Second, I decided on a goal for the year. A goal that I thought was frivolous. I decided to see how fast I could be, but keeping my heart rate as low as possible—zones one and two.
I’d spent years cycling primarily in zones three and four. So throttling back was the challenge. Doing so whilst maintaining a good clip added some spice.
Then suddenly, everything became easy.
This month alone, I hit a personal best on my long loop home, then bested it two weeks later. I wasn’t even trying. Just riding home from work.
I haven’t done as much climbing as usual, but on club rides, the hills are all so easy that I’m the first up them and there’s little to no huffing and puffing.
Suddenly, I’m not only keeping up with the fast group, I’m leading it.
Of course, bear in mind that the RBC is a recreational club, not a racing club, and the real hammerheads in the club choose different rides than I have to. So “fast” and “fast group” are both relative terms. But still, on the same rides I used to be stuck in between the fast group and the slow group, essentially riding solo.
Usually I take a rest day on Fridays. The Day Rides this year have been mainly for the stop-and-smell-the-roses riders. I ride to ride, not to stop, so I’ve not done any.
Yesterday, up popped a nice 29-miler, map 24 starting in Mendon Ponds Park, at a more reasonable (IMHO) pace, which I expected would attract the riders I wanted to ride with.
Things panned out. The old carcass felt pretty good at 6am, and we were on the road by 8am for the 9am start.
Six of us formed up for the fast group and we had a wonderful ride. Okay, so it was the Tour de Chipseal. The chipseal was so fresh that on one road, we had to wait for the sprayers and gravel trucks and rollers to put it down.

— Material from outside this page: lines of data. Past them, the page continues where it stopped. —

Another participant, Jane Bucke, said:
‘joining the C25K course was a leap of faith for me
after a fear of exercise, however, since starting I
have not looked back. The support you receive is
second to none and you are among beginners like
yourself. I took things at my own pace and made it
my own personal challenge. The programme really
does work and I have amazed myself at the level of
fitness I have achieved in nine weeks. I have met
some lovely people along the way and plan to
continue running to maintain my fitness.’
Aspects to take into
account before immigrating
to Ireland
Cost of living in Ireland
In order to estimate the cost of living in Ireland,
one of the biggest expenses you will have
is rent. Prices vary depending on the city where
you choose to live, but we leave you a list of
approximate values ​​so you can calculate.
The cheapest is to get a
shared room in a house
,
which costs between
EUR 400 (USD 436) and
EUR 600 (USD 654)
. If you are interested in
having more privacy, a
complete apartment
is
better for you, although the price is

(Ever resourceful, I used the delay to find a tree that looked a little parched—a real challenge given the wet spring.)
The skills I’ve developed riding the dirt and gravel roads in Canada came into play. I was smooth, confident, and well off the front in the chipseal.

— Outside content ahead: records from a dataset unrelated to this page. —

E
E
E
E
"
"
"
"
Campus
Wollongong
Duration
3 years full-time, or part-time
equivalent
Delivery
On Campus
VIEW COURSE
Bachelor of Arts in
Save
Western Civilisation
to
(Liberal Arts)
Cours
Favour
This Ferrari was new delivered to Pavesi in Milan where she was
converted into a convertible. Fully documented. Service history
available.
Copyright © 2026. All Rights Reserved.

I like my cobbled climbs in the cemetery because it gives me practice on standing climbs with poor surfaces. There’s a trick to keeping the wheel both on the ground and maintaining traction. That came into play on the fresh chipseal. You don’t want to spin the gravel off the top, especially with the guys who just put it there watching.

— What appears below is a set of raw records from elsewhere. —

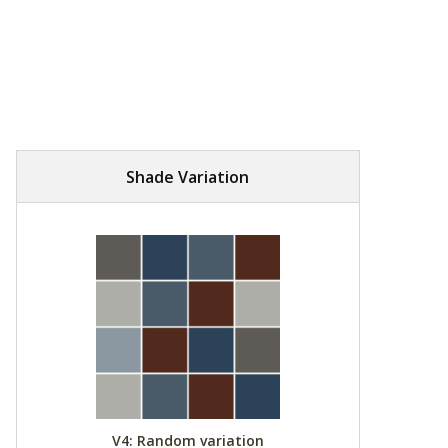
Shade Variation
V4: Random variation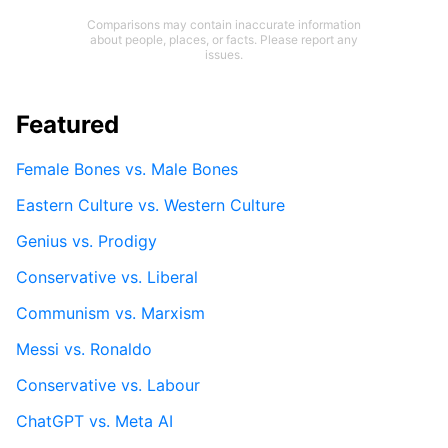
Comparisons may contain inaccurate information
about people, places, or facts. Please report any
issues.
Featured
Female Bones vs. Male Bones
Eastern Culture vs. Western Culture
Genius vs. Prodigy
Conservative vs. Liberal
Communism vs. Marxism
Messi vs. Ronaldo
Conservative vs. Labour
ChatGPT vs. Meta AI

The climbs were easy. The flats were easy. I rode the brakes on the descents in order to stay with the the group. The bike itself seemed to pick the perfect line, every time.
It was easy.
It’s not the first ride this season where I’ve noticed this. In fact, for the past several weeks, nearly every ride is easy. And for those that aren’t, there’s been a simple explanation.
That’s not to say I don’t get a workout. I do. Today in particular I knew coming home that I’m going to feel it tomorrow and Sunday. I had to employ Jens Voight’s trick, “Shut up, legs” so I wouldn’t bail and take a shorter, easier route home.
Maybe easy isn’t the right word. It’s a lightness of power that flows effortlessly. I have to work to produce the power, but it’s effortless to do so, and it’s always right there on tap, ready when I need it.
There’s grace in my bike-handling, and even my pedal stroke. On two rides recently, two different riders have complimented me on the smoothness of my pedal stroke, that my cadence and smooth circles were textbook.
Souplesse is a word from the French, meaning suppleness, softness, adaptability, flexibility, or fluidity. It’s those last two, flexibility and fluidity, that are goal of all serious cyclists. I’m daring to think I’ve achieved it, and not for just a few moments here and there.
And I’m grateful for it.
Souplesse is what’s defining this year, and it’s what I’ve been waiting for all along.